An unappreciated motive for Russia’s invasion of Ukraine is that Kyiv was positioning itself to break from its longtime Russian nuclear suppliers, as the U.S. was encroaching on Russia’s largest nuclear export market.

At the beginning of the conflict, Russian tanks rolled through the Chernobyl site, kicking up dust and increasing radiation levels. Eight days later, the invaders seized the six-unit nuclear power plant in the town of Zaporizhzhya, 700 miles away.

By taking over Chernobyl, Russia gives itself control of the disposal of its spent fuel, which it can store in canisters at the site or ship to a reprocessing facility in Russia.
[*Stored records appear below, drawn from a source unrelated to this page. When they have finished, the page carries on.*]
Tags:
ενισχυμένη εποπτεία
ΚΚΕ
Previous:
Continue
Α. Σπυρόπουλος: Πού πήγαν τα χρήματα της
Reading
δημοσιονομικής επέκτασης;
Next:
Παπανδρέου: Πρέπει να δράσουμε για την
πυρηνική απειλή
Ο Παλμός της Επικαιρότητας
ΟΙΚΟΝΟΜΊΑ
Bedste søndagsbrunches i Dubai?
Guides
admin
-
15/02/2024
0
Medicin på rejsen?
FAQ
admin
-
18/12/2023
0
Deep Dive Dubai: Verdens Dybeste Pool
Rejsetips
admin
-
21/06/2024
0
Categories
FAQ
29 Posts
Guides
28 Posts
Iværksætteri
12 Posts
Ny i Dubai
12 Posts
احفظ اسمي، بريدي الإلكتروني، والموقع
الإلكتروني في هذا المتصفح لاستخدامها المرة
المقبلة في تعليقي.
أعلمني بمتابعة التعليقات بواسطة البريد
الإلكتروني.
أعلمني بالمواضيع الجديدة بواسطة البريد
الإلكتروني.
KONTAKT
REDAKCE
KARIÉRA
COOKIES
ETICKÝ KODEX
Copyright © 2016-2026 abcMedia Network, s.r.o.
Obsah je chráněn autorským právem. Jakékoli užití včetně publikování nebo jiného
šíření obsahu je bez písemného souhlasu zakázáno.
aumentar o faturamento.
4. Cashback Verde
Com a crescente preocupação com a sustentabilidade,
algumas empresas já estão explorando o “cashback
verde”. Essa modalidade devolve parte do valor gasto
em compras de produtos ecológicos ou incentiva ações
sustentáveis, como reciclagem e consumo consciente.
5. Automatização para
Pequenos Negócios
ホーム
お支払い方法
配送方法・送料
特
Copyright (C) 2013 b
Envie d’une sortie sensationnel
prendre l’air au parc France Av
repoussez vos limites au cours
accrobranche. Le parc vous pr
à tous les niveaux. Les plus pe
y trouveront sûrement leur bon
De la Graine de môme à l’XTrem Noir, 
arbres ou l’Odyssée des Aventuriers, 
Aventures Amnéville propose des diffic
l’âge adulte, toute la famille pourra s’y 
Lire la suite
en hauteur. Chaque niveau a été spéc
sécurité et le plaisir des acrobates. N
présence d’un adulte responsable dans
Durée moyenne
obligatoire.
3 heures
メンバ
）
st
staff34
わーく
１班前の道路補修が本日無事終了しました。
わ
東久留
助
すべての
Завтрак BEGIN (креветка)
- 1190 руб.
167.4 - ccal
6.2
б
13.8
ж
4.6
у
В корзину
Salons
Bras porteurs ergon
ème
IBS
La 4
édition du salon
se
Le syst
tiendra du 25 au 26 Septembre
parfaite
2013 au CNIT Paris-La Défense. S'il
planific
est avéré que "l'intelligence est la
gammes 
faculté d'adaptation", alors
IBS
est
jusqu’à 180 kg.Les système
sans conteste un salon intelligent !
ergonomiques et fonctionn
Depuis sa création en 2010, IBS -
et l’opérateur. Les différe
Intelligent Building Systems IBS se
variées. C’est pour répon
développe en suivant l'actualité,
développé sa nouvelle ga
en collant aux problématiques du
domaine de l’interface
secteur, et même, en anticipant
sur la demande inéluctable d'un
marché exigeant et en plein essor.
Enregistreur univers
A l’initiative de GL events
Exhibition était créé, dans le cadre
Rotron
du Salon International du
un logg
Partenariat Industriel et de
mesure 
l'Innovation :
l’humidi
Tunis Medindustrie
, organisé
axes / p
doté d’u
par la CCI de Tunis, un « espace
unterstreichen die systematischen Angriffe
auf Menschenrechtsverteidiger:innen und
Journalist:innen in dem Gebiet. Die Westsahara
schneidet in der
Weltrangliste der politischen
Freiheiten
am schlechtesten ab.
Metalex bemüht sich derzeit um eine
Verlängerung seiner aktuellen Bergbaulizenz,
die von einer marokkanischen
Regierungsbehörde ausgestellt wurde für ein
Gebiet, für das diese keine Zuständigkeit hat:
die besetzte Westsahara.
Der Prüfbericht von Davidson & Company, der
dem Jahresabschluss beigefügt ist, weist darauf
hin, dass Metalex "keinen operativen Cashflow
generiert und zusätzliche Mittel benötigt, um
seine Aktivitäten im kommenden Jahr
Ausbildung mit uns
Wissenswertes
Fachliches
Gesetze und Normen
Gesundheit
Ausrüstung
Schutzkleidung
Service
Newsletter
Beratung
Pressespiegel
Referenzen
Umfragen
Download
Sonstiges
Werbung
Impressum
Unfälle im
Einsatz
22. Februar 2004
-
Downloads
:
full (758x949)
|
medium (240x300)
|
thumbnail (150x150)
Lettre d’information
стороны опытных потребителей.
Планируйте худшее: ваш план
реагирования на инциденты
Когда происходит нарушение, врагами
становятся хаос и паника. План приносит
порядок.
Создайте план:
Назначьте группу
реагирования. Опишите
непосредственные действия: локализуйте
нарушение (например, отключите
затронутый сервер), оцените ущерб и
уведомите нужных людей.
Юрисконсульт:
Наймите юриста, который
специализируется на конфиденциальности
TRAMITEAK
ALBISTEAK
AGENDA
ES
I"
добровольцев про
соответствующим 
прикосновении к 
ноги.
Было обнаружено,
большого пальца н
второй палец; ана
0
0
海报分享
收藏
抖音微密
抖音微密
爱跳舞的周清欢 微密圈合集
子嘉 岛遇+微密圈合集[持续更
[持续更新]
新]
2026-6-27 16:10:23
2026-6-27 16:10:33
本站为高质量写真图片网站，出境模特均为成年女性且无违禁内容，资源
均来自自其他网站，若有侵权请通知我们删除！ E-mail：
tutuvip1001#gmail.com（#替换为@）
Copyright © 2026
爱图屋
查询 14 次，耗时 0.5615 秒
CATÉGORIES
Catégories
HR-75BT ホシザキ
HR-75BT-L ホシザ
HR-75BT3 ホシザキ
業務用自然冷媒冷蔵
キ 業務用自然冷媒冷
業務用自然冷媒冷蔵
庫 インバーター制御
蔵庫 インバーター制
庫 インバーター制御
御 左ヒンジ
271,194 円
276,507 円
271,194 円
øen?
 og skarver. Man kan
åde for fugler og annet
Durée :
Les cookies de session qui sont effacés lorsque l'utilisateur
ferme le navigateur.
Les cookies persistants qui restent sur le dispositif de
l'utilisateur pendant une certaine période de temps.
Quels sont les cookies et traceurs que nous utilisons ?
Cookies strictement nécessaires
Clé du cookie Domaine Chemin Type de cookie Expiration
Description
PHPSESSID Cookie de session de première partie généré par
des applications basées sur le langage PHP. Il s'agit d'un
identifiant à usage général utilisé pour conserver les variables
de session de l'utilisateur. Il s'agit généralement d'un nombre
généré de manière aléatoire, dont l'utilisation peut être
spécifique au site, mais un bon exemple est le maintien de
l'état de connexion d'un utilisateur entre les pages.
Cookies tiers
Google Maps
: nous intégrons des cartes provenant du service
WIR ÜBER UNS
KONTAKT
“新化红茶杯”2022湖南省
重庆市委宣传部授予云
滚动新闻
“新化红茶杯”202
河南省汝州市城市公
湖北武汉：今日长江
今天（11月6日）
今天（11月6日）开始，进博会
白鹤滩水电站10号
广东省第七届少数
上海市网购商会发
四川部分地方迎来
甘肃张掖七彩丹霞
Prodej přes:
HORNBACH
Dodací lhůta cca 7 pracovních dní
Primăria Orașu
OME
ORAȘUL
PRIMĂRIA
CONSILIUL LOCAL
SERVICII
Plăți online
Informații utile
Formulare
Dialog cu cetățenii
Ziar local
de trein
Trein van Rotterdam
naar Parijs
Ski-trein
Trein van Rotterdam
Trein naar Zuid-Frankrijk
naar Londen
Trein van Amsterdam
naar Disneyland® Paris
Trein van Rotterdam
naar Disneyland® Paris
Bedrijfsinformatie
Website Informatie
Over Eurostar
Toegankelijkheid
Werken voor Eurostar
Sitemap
Either way, this represents hundreds of millions of dollars for Rosatom, the Russian state-owned nuclear enterprise.

The shift could displace Holtec, an American designer and maker of dry-storage canister technologies for used nuclear fuel. In 2007 State Specialized Enterprise Chernobyl Nuclear Power Plant authorized Holtec to build a facility to store for 100 years the 22,000 used fuel assemblies from Chernobyl. The project was intended to allow Ukraine to store this fuel safely without shipping it back to Russia for reprocessing. The processing and storage facility was completed in 2020, and Holtec and SSE Chernobyl were loading the canisters to be stored when the war began on Feb. 24.

Further, Ukraine has 15 operating nuclear reactors at four sites, including Zaporizhzhya, that the Russians designed and built. That is the largest number of such plants built by Russians outside their own country. Beginning in 2005, however, the American company Westinghouse emerged as a competitor to the Russian nuclear supplier, Atomstroyexport, owned by Rosatom. At the time of the invasion, Westinghouse supplied fuel to six of the 15 nuclear reactors and could displace the Russians in all of them. The U.S. government had been highly supportive of this effort, and these fuel contracts represented hundreds of millions of dollars in yearly lost sales to Atomstroyexport. By seizing the nuclear plants, Russia is able to retake the market for Ukrainian nuclear fuel.

Most important, Westinghouse, with support from the U.S., was in a position to build nuclear reactors in Ukraine over the next two decades. On Aug. 31, 2021, Energy Secretary Jennifer Granholm and her Ukrainian counterpart, Herman Halushchenko, signed a strategic cooperation agreement to build five nuclear units with a value, according to the World Nuclear Association, of more than $30 billion.

On Nov. 22, Patrick Fragman and Petro Kotin, the CEOs, respectively, of Westinghouse and Energoatom, the Ukrainian state-owned utility, signed a contract to build the first Westinghouse AP1000 nuclear unit in the city of Khmelnitsky, where two Russian-built nuclear units currently operate. The plan was to use the site of a Russian-designed nuclear reactor that had been left about one-third complete in 1990—as well as parts from a canceled American nuclear project in South Carolina. The goal, Mr. Kotin said, was 24 gigawatts of nuclear capability by 2040.

The timing is telling. In November 2021, Ukraine’s leaders signed a deal with Westinghouse to start construction on what they hoped would be at least five nuclear units—the first tranche of a program that could more than double the number of plants in the country, with a potential total value approaching $100 billion. Ukraine clearly intended that Russia receive none of that business.